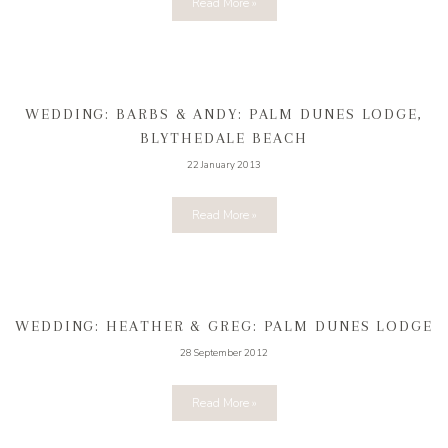
Read More »
WEDDING: BARBS & ANDY: PALM DUNES LODGE,
BLYTHEDALE BEACH
22 January 2013
Read More »
WEDDING: HEATHER & GREG: PALM DUNES LODGE
28 September 2012
Read More »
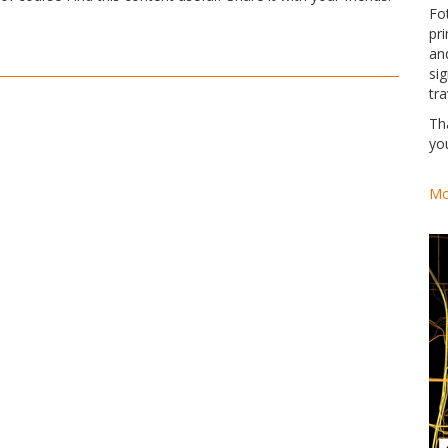
Fo
pri
an
si
tra
Th
yo
Mo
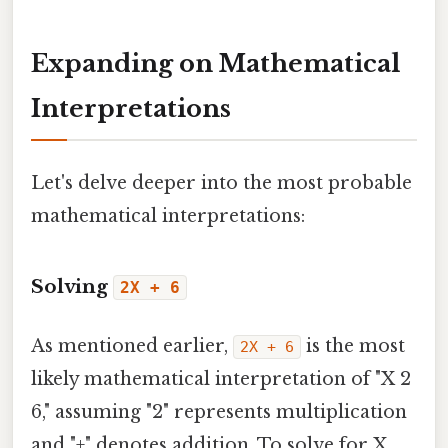
Expanding on Mathematical
Interpretations
Let's delve deeper into the most probable
mathematical interpretations:
Solving
2X + 6
As mentioned earlier,
is the most
2X + 6
likely mathematical interpretation of "X 2
6," assuming "2" represents multiplication
and "+" denotes addition. To solve for X,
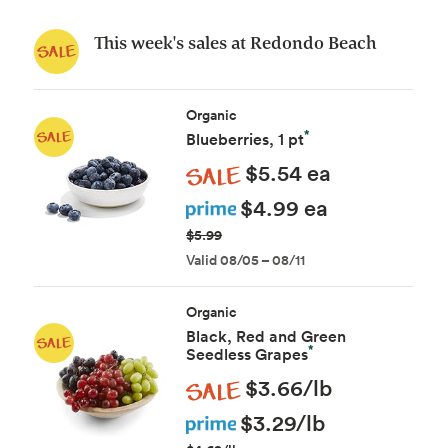
This week's sales at Redondo Beach
Organic
*
Blueberries, 1 pt
Sale
$5.54 ea
Prime
$4.99 ea
$5.99
Valid 08/05 – 08/11
Organic
Black, Red and Green
*
Seedless Grapes
Sale
$3.66/lb
Prime
$3.29/lb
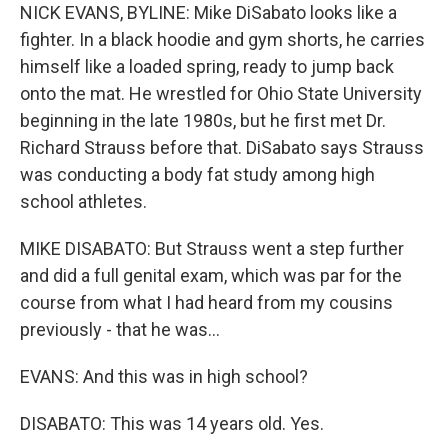
NICK EVANS, BYLINE: Mike DiSabato looks like a
fighter. In a black hoodie and gym shorts, he carries
himself like a loaded spring, ready to jump back
onto the mat. He wrestled for Ohio State University
beginning in the late 1980s, but he first met Dr.
Richard Strauss before that. DiSabato says Strauss
was conducting a body fat study among high
school athletes.
MIKE DISABATO: But Strauss went a step further
and did a full genital exam, which was par for the
course from what I had heard from my cousins
previously - that he was...
EVANS: And this was in high school?
DISABATO: This was 14 years old. Yes.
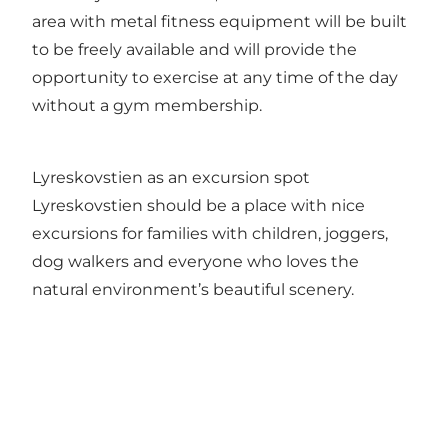
area with metal fitness equipment will be built
to be freely available and will provide the
opportunity to exercise at any time of the day
without a gym membership.
Lyreskovstien as an excursion spot
Lyreskovstien should be a place with nice
excursions for families with children, joggers,
dog walkers and everyone who loves the
natural environment’s beautiful scenery.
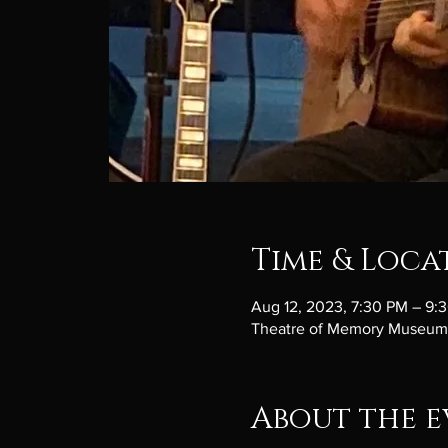
Time & Loca
Aug 12, 2023, 7:30 PM – 9:
Theatre of Memory Museum, 
About the e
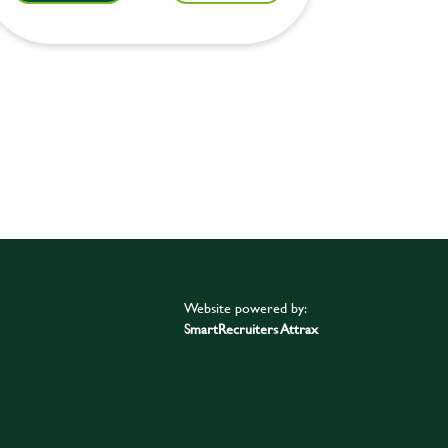
Website powered by:
SmartRecruiters Attrax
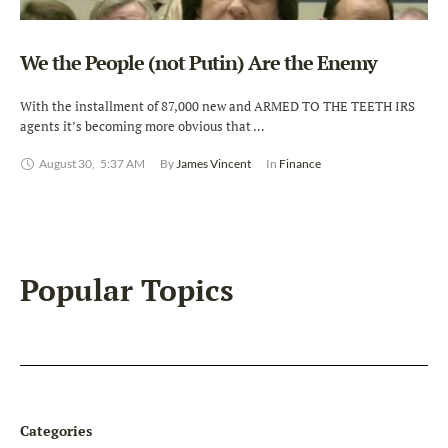
We the People (not Putin) Are the Enemy
With the installment of 87,000 new and ARMED TO THE TEETH IRS
agents it’s becoming more obvious that …
August 30
,
5:37 AM
By 
James Vincent
In 
Finance
Popular Topics
Categories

•••••

◆ EXERCISE DESCRIPTION ◆
Express every line of the records above as a JSON list of strings, one string per line, omitting blank lines and leaving out the picture markers.

◆ EXERCISE OUTPUT ◆
[
  "Read More »",
  "WEDDING: BARBS & ANDY: PALM DUNES LODGE,",
  "BLYTHEDALE BEACH",
  "22 January 2013",
  "Read More »",
  "WEDDING: HEATHER & GREG: PALM DUNES LODGE",
  "28 September 2012",
  "Read More »",
  "Fo",
  "pri",
  "an",
  "si",
  "tra",
  "Th",
  "yo",
  "Mo",
  "Expanding on Mathematical",
  "Interpretations",
  "Let's delve deeper into the most probable",
  "mathematical interpretations:",
  "Solving",
  "2X + 6",
  "As mentioned earlier,",
  "is the most",
  "2X + 6",
  "likely mathematical interpretation of \"X 2",
  "6,\" assuming \"2\" represents multiplication",
  "and \"+\" denotes addition. To solve for X,",
  "This week's sales at Redondo Beach",
  "Organic",
  "*",
  "Blueberries, 1 pt",
  "Sale",
  "$5.54 ea",
  "Prime",
  "$4.99 ea",
  "$5.99",
  "Valid 08/05 – 08/11",
  "Organic",
  "Black, Red and Green",
  "*",
  "Seedless Grapes",
  "Sale",
  "$3.66/lb",
  "Prime",
  "$3.29/lb",
  "NICK EVANS, BYLINE: Mike DiSabato looks like a",
  "fighter. In a black hoodie and gym shorts, he carries",
  "himself like a loaded spring, ready to jump back",
  "onto the mat. He wrestled for Ohio State University",
  "beginning in the late 1980s, but he first met Dr.",
  "Richard Strauss before that. DiSabato says Strauss",
  "was conducting a body fat study among high",
  "school athletes.",
  "MIKE DISABATO: But Strauss went a step further",
  "and did a full genital exam, which was par for the",
  "course from what I had heard from my cousins",
  "previously - that he was...",
  "EVANS: And this was in high school?",
  "DISABATO: This was 14 years old. Yes.",
  "area with metal fitness equipment will be built",
  "to be freely available and will provide the",
  "opportunity to exercise at any time of the day",
  "without a gym membership.",
  "Lyreskovstien as an excursion spot",
  "Lyreskovstien should be a place with nice",
  "excursions for families with children, joggers,",
  "dog walkers and everyone who loves the",
  "natural environment’s beautiful scenery.",
  "Time & Loca",
  "Aug 12, 2023, 7:30 PM – 9:",
  "Theatre of Memory Museum, ",
  "About the e",
  "Website powered by:",
  "SmartRecruiters Attrax",
  "We the People (not Putin) Are the Enemy",
  "With the installment of 87,000 new and ARMED TO THE TEETH IRS",
  "agents it’s becoming more obvious that …",
  "August 30",
  ",",
  "5:37 AM",
  "By ",
  "James Vincent",
  "In ",
  "Finance",
  "Popular Topics",
  "Categories"
]